====== DATA TO USE ======
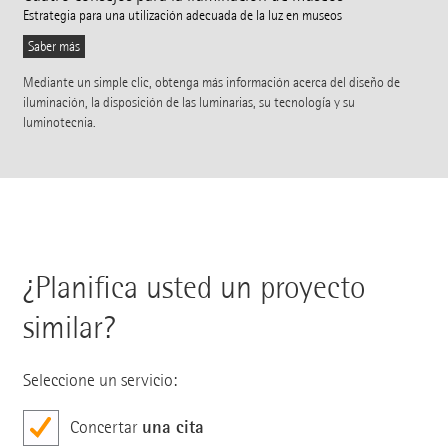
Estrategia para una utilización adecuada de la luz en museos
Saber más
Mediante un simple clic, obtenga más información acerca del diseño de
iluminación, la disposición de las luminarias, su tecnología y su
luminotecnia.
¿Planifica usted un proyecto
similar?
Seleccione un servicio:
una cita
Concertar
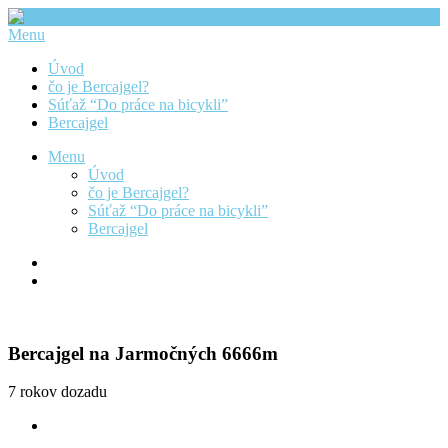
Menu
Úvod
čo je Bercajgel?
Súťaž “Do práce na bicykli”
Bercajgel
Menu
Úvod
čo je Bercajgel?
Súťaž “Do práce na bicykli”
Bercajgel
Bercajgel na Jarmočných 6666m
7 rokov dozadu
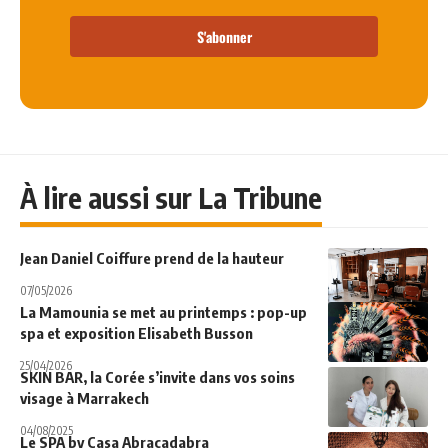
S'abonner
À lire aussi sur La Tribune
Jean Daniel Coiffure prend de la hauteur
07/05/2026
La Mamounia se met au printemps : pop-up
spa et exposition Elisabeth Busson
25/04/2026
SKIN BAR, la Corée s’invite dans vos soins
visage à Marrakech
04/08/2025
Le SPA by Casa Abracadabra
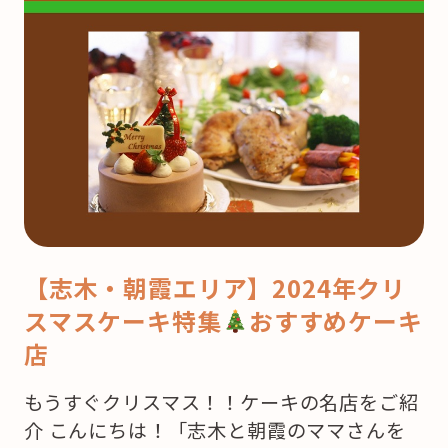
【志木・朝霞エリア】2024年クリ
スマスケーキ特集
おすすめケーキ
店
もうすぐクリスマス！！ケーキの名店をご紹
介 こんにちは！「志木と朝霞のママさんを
======
====== DATA TO USE ======
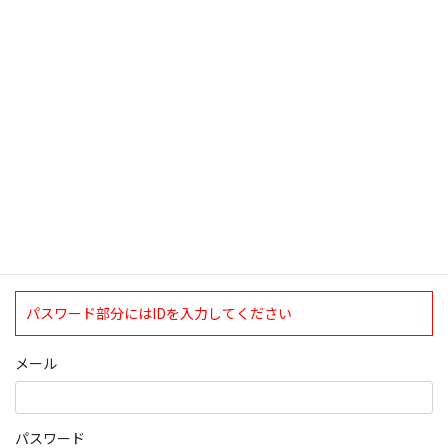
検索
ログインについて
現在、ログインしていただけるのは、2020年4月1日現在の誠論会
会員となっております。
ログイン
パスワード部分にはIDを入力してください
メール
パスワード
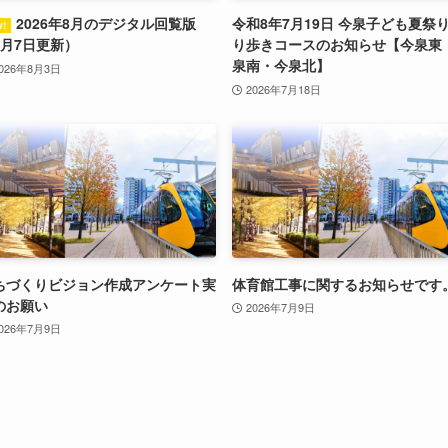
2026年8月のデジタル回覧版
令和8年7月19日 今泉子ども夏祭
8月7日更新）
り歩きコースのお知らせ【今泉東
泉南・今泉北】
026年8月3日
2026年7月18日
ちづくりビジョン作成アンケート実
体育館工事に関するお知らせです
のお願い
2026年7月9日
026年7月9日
======
====== DATA TO USE ======
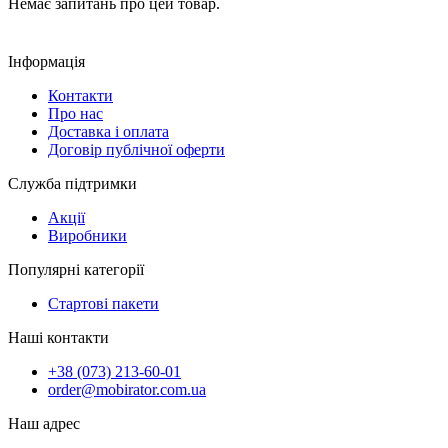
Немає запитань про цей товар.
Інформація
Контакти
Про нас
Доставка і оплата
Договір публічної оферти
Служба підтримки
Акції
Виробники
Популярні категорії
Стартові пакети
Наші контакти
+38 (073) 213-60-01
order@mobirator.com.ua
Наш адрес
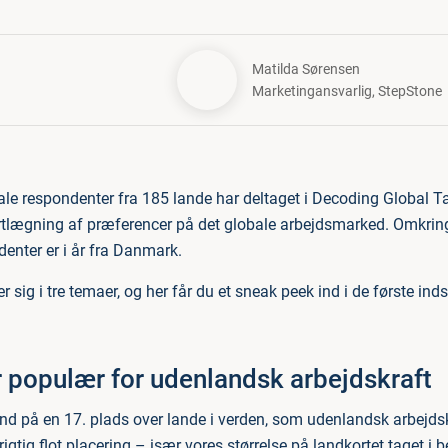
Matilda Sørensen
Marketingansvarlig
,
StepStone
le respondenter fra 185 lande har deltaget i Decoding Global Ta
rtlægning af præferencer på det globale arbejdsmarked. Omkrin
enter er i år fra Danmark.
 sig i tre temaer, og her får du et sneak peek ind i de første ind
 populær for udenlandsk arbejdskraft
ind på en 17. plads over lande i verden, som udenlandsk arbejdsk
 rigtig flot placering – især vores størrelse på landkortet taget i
======
WHAT THIS TASK INVOLVES — Starting from the records above, copy each line where the string "lande" is found.

EXERCISE SOLUTION —
le respondenter fra 185 lande har deltaget i Decoding Global Ta
ind på en 17. plads over lande i verden, som udenlandsk arbejdsk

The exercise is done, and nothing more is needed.